§ **Requirement**
In the entries below, transcribe the lines starting with the line that contains "family: Liolaemidae" and going on through the line that contains "genus: Dyschoriste", and nothing else.

────────

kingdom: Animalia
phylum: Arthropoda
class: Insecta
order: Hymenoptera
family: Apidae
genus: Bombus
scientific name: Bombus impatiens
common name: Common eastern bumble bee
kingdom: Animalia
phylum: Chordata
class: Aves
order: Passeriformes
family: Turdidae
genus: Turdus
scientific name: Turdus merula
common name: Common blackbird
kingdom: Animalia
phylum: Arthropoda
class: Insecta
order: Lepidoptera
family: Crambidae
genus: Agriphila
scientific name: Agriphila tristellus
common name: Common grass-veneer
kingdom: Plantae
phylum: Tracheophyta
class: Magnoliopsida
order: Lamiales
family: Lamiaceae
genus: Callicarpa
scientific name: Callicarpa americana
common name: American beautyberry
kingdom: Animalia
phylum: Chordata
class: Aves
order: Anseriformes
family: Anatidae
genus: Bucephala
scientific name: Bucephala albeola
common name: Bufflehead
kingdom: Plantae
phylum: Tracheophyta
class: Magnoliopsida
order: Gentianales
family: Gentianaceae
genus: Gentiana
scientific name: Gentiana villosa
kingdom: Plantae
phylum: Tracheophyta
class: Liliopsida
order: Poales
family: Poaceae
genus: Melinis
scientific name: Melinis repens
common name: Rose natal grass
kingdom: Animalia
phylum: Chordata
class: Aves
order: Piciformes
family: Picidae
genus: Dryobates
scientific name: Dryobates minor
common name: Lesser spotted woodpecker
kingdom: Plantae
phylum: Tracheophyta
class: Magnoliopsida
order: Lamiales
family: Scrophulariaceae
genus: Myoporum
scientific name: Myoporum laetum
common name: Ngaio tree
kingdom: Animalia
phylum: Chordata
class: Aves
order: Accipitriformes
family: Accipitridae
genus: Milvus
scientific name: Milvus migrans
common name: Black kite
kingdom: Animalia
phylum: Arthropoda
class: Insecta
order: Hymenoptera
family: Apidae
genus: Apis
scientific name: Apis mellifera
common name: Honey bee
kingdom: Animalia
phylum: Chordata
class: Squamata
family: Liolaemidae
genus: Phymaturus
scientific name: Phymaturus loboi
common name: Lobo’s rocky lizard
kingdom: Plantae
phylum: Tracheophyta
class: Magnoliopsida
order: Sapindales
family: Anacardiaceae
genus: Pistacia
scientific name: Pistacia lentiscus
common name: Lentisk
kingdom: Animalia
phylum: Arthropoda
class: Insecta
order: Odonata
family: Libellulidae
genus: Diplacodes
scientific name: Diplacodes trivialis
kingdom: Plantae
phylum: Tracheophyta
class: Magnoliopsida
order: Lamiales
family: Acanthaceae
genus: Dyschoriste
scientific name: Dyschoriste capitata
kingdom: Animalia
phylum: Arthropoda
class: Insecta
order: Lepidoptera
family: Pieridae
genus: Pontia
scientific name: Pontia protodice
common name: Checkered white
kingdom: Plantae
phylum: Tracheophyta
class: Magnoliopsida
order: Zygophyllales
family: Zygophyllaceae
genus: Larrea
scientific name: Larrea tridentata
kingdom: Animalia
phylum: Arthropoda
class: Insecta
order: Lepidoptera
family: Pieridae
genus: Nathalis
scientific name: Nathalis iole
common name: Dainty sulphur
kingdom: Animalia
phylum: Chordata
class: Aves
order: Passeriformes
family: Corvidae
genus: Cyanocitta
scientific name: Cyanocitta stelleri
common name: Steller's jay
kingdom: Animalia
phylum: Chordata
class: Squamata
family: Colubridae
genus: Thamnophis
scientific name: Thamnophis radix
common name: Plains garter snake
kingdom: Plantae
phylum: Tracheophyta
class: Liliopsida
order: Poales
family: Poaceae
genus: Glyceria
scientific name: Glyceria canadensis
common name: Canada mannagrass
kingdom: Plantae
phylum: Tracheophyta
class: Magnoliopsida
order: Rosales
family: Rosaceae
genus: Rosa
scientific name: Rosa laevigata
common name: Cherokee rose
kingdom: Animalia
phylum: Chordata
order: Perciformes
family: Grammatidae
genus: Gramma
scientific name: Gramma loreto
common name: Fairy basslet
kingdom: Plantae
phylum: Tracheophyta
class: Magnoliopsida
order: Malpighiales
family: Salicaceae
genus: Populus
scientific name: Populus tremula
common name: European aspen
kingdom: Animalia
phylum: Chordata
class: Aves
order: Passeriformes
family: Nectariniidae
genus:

────────

§ **Finished answer**
family: Liolaemidae
genus: Phymaturus
scientific name: Phymaturus loboi
common name: Lobo’s rocky lizard
kingdom: Plantae
phylum: Tracheophyta
class: Magnoliopsida
order: Sapindales
family: Anacardiaceae
genus: Pistacia
scientific name: Pistacia lentiscus
common name: Lentisk
kingdom: Animalia
phylum: Arthropoda
class: Insecta
order: Odonata
family: Libellulidae
genus: Diplacodes
scientific name: Diplacodes trivialis
kingdom: Plantae
phylum: Tracheophyta
class: Magnoliopsida
order: Lamiales
family: Acanthaceae
genus: Dyschoriste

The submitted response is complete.